Por otro lado, Welles estaba casado con Rita Hayworth, su segunda esposa, y aunque por entonces se encontraban ya en el tramo final de su tormentosa relación, y Hayworth no fue su primera elección para el papel, su presencia supuso tanto un aumento considerable del presupuesto de producción como el gran reclamo comercial de una actriz que, dos años después, se decía en la promoción, dejaba de ser “Gilda”. Durante el rodaje en el Golfo de México, la pareja recibió a un sinfín de amigos de Hollywood en fiestas que han llenado la crónica amarilla de Hollywood. Hay, en este sentido, también una mitología sobre el carácter de fiesta que supuso para Welles el rodaje, casi como un divertimento que usó en varios sentidos: para ganar algo de dinero, para entretenerse y, de paso, para lanzar una mirada tan cínica como crítica hacia Hollywood, como si supiera que estaba a punto de alejarse de él y comenzar un peregrinaje durante décadas.



Todo lo anterior sirve para contextualizar una de las obras más conocidas y populares, también de las más accesibles, de su carrera. La dama de Shanghai es, para bien y para mal, la película de un genio. Welles pone en marcha una película cuyo argumento es intricado y laberíntico, de ahí que no tenga más remedio que acabar en esa especie de laberinto de espejos que ejemplifica a la perfección varias ideas de la película: el reflejo deformante de la realidad o las apariencias, la diversidad o multiplicidad de miradas hacia las cosas y lo enrevesado no solo de los pensamientos e intenciones de los personajes, sino también de la propia película. Esto no quiere decir que sea confusa, que no se pueda seguir con facilidad. Todo lo contrario. Uno puede introducirse sin problema en su maraña narrativa, porque en el fondo es bastante simple. Pero Welles parece querer, ya sea como trabajo de reescritura o como irónica mirada hacia el género, realizar un noir en el que todos sus elementos constitutivos quedan expresados en todo su esquematismo, evidenciando estos de tal manera que La dama de Shanghai parece casi un pastiche del género con su femme fatale, su honrado y moral protagonista, sus codiciosos y cínicos villanos, su mirada a un mundo de lujo por fura pero podrido por dentro, su trabajo lumínico de claroscuros…

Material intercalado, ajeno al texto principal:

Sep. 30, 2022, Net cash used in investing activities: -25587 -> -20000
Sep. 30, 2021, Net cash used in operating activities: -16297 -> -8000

Pero Welles no solo exagera esos elementos, sino que además lleva a cabo una puesta en escena en la que su genialidad y sus hallazgos expresivos, son tan evidentes, los marca tanto, que pueden acabar operando de una manera opuesta. Sin embargo, hay algo único en las imágenes de La dama de Shanghai, algo que ocasiona que pasados los años hayan quedado muchas de ellas, como algunos de sus diálogos, en la memoria cinematográfica colectiva. Para muchos quizá no sea justo dado que La dama de Shanghai no se encuentra entre lo mejor de su carrera, pero lo cierto es que la película posee algo especial en sus imágenes, una gran personalidad que aunque pone demasiado de relieve que Welles desea enfatiza su presencia como creador, tanto delante como tras la cámara, lo cierto es que hace única a la película. Un análisis de la película, tanto en el plano argumental como en el formal, podría conducir hacia una película irregular y errática, pero también puede considerarse como la mejor representación de lo que es La dama de Shanghai.

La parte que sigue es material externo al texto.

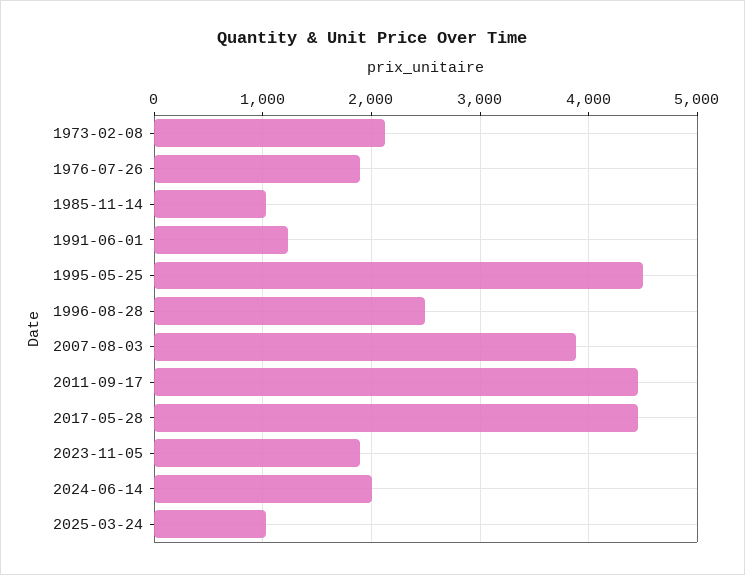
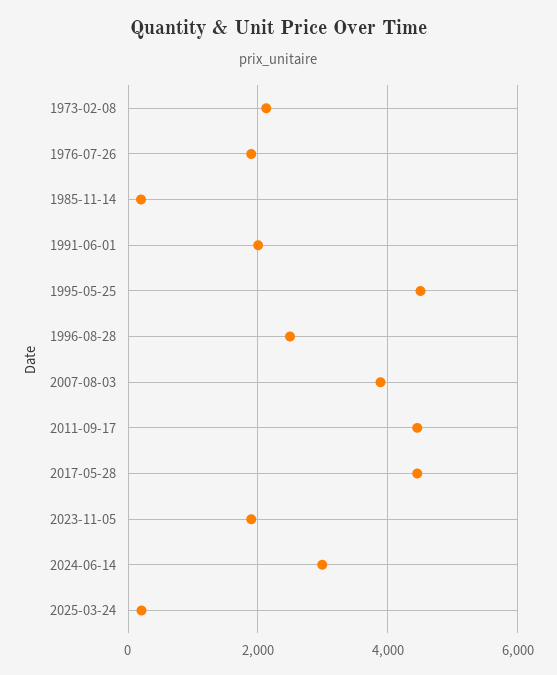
1985-11-14: 1000 -> 200
1991-06-01: 1200 -> 2000
2024-06-14: 2000 -> 3000
2025-03-24: 1000 -> 200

Porque sea encargo o no, sea un divertimento o no, una reescritura del noir o una mirada crítica hacia Hollywood, muchos de los temas que recorren transversalmente el cine de Welles se encuentran en la película, como el enfrentamiento entre Bien y Mal o las diatribas morales tan del gusto del autor, así como ese afán de Welles por la experimentación formal con la imagen. Todo ello da como resultado una película que posee un halo especial, fácil de desmontar por su frágil construcción de guion, no tanto por su trabajo visual, bastante mejor que lo que muchos suelen reconocer a una obra tan mítica como ese Shanghai que se rememora en la trama como un espacio extraño y lejano, como acabará siendo Hollywood para Welles tras el rodaje de esta película.